A: The rules apply while racing. What ever you do to launch your boat doesn't matter. In our current rules L rudders can't be retracted higher than having the Horizontal part 153mm from the bottom of the hull. That's often managed with a "black band". But nothing stopping you from pulling it all the way up while launching or retrieving.
Q: Does this allow sailing with one rudder tilted up in light airs? clearly the raised blade would be >30 cm aft of the LOA.? The intent of the rule is to prevent making "longer" boats with rudder gantries or similar devices.
A: That's correct, the intent of the interpretation when put in place was to cover what you state however the use of one simple sentence put in good faith “As a guide the Technical Committee defines that the rudder appendage and rudder in a fully down position shall fit within 5.79m from the perpendicular extremity of the hull“ put our measurers in a position of having to make a judgment call everytime they had an issue with this. For this reason and given the change from pre race measurement to post race measurement at the Medemblik Worlds, World Sailing was requested to give a ruling and confirmed that the 5.79m was enforceable. This was relayed to all competitors and the general membership through the IACA website at the time with the specific request that all countries begin discussions on this matter with their members and submit proposals to IACA. Not one complaint, proposal or suggestion was received. The proposed rule has not changed, we have amended one thing by changing the overall 30 cm measurement from the front of the hull to the stern purely to limit the possibility of a 2m long hull with a 3.79m long gantry and have included the raising of rudders for the clearing of debris. You rightfully state that skippers have been pulling one rudder up for the past 50 years. These boats I gather would fit the rule requirements when measured or inspected but what they do whilst sailing is up to them and other sailors to protest if not happy. I think over time it has just become an accepted practice. Unfortunately it does not make it right.
We often use the term “box rule” and this really does sum up our measurement rules (remember all measurements at measurement or inspection are taken either vertical, longitudinal or transverse to the hull centerplane). We have a 2.3m x 5.49m box that the hulls less rudder gudgeons fit in. A 5.49m x .4m (2.3m less .75m from centerline below the waterline) box that daggerboards fit in and a 5.79m x .4m box that rudder must fit in. We do not allow the daggerboards to go outside their box whilst racing so why would rudders be treated differently.
The Technical Committee has done their best to keep things totally transparent in this rule rewrite and to stay as close as possible to the rules already in place.
Acceptance can only be in terms of the constitution guidelines.
Q: The boom is also recognized as a spar, so it seems that the boom shall also be signed during the certification process. It should be "mast spar" not "spar" as in ERS?
A: The rule relates to spars and as you state in ERS (F.1.3 & F.1.4) this covers both mast and boom. The boom is only measured if its vertical dimension is more than 1.5 times its transverse dimension. In this case the boom would require signing and noting on measurement form. The wording adequately reflects this.
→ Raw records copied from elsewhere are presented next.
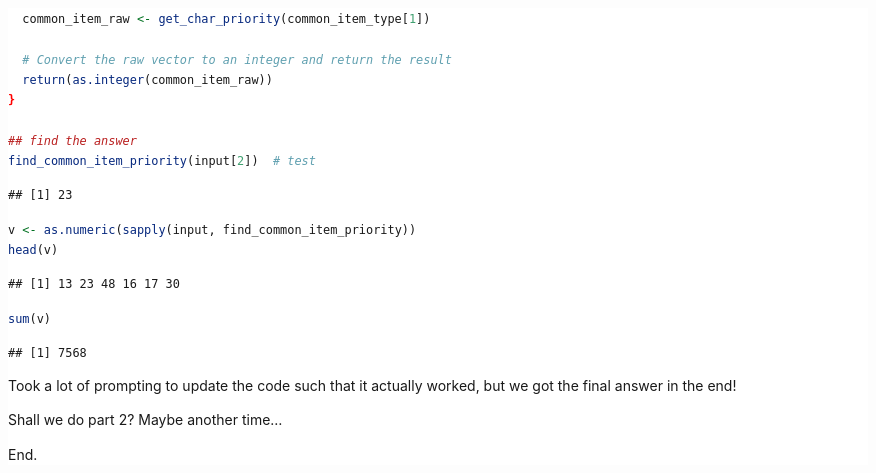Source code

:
``` r
  common_item_raw <- get_char_priority(common_item_type[1])

  # Convert the raw vector to an integer and return the result
  return(as.integer(common_item_raw))
}

## find the answer
find_common_item_priority(input[2])  # test
```

    ## [1] 23

``` r
v <- as.numeric(sapply(input, find_common_item_priority))
head(v)
```

    ## [1] 13 23 48 16 17 30

``` r
sum(v)
```

    ## [1] 7568

Took a lot of prompting to update the code such that it actually worked,
but we got the final answer in the end!

Shall we do part 2? Maybe another time…

End.
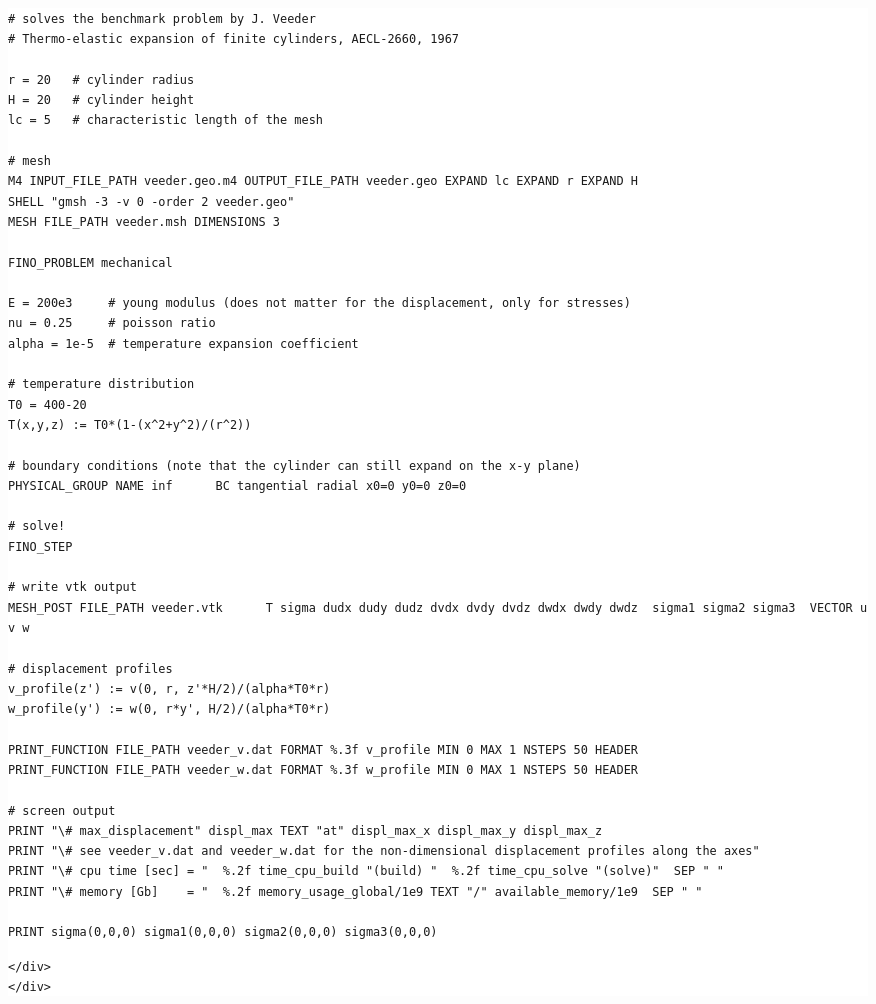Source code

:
 ```fino
# solves the benchmark problem by J. Veeder
# Thermo-elastic expansion of finite cylinders, AECL-2660, 1967

r = 20   # cylinder radius
H = 20   # cylinder height 
lc = 5   # characteristic length of the mesh

# mesh
M4 INPUT_FILE_PATH veeder.geo.m4 OUTPUT_FILE_PATH veeder.geo EXPAND lc EXPAND r EXPAND H
SHELL "gmsh -3 -v 0 -order 2 veeder.geo"
MESH FILE_PATH veeder.msh DIMENSIONS 3

FINO_PROBLEM mechanical

E = 200e3     # young modulus (does not matter for the displacement, only for stresses)
nu = 0.25     # poisson ratio
alpha = 1e-5  # temperature expansion coefficient

# temperature distribution
T0 = 400-20
T(x,y,z) := T0*(1-(x^2+y^2)/(r^2))

# boundary conditions (note that the cylinder can still expand on the x-y plane)
PHYSICAL_GROUP NAME inf      BC tangential radial x0=0 y0=0 z0=0

# solve!
FINO_STEP

# write vtk output
MESH_POST FILE_PATH veeder.vtk      T sigma dudx dudy dudz dvdx dvdy dvdz dwdx dwdy dwdz  sigma1 sigma2 sigma3  VECTOR u v w

# displacement profiles 
v_profile(z') := v(0, r, z'*H/2)/(alpha*T0*r)
w_profile(y') := w(0, r*y', H/2)/(alpha*T0*r)

PRINT_FUNCTION FILE_PATH veeder_v.dat FORMAT %.3f v_profile MIN 0 MAX 1 NSTEPS 50 HEADER
PRINT_FUNCTION FILE_PATH veeder_w.dat FORMAT %.3f w_profile MIN 0 MAX 1 NSTEPS 50 HEADER

# screen output
PRINT "\# max_displacement" displ_max TEXT "at" displ_max_x displ_max_y displ_max_z
PRINT "\# see veeder_v.dat and veeder_w.dat for the non-dimensional displacement profiles along the axes"
PRINT "\# cpu time [sec] = "  %.2f time_cpu_build "(build) "  %.2f time_cpu_solve "(solve)"  SEP " "
PRINT "\# memory [Gb]    = "  %.2f memory_usage_global/1e9 TEXT "/" available_memory/1e9  SEP " "

PRINT sigma(0,0,0) sigma1(0,0,0) sigma2(0,0,0) sigma3(0,0,0)
```

```{=html}
</div>
</div>
```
Q: Anti fouling boom sleeves?
A: The anti fouling boom sleeve is the sailcloth structure used by many sailors under their boom to stop the cascading mainsheet system from dropping down when not under tension. It was added to our interpretations (no.5) after the 2010 worlds in Cesenatico when it's area was included in the boom measurement by the equipment inspector. (The area of the boom is added to the mast and sail area if the booms height is more than 1.5 times its width). The word fouling also means entangling in English.